I just got 5 new CZ 75 magazines in the mail Friday. Sat right down and started loading them up. Got to that last round and made my thumb sore trying to force that last round in the 14 shot magazines. Finally gave up and got the lula out and finished loading up all five magazines.
That was Friday night. Last night I got the magazines, and pistol, out of the cabinet and field stripped the pistol to check some bullets out (chamber fit/plunk test). I removed a couple of the bullets from a magazine (removed one, got up to check the clothes dryer and left the round in my hand on the washer and couldn't figure out what I did with it till later, so I had to remove another one). When I got done I loaded the magazine back up, without the lula loader, with no problem. Then I inserted the magazine, chambered a round, removed the magazine and inserted another round to bring it back up to 14 in the magazine. Again, loaded that last round with my thumb.

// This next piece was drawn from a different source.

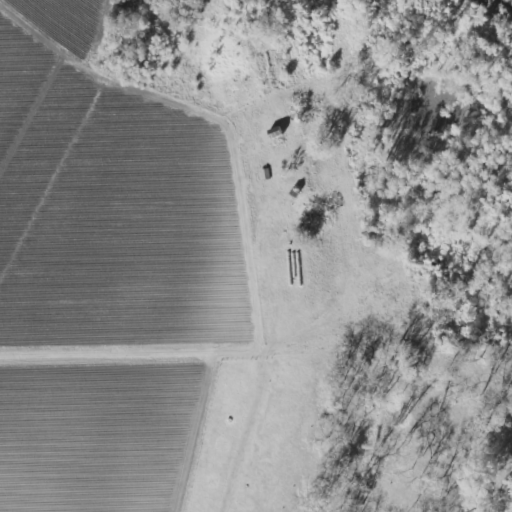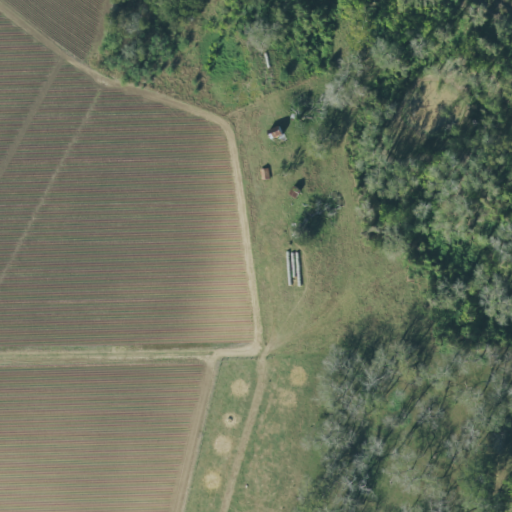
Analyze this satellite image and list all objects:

I haven't tested the amount of pressure required to insert the last couple of rounds in any magazine, I just know, from the experience of loading many Glock, XDM, M&P, CZ, Browning and PA14 magazines over the last few years that there is a difference over time and leaving them fully loaded makes them easier to load to capacity. I never let a new magazine sit around in the wrapper (pistol magazine - 30 round AR15 magazines don't seem hard to fully load at all, so I leave them new in the wrapper unless I need them).
Science is great. Show me a test machine with a flesh and bone thumb that is forcing rounds down into a 19 round pistol magazine over and over.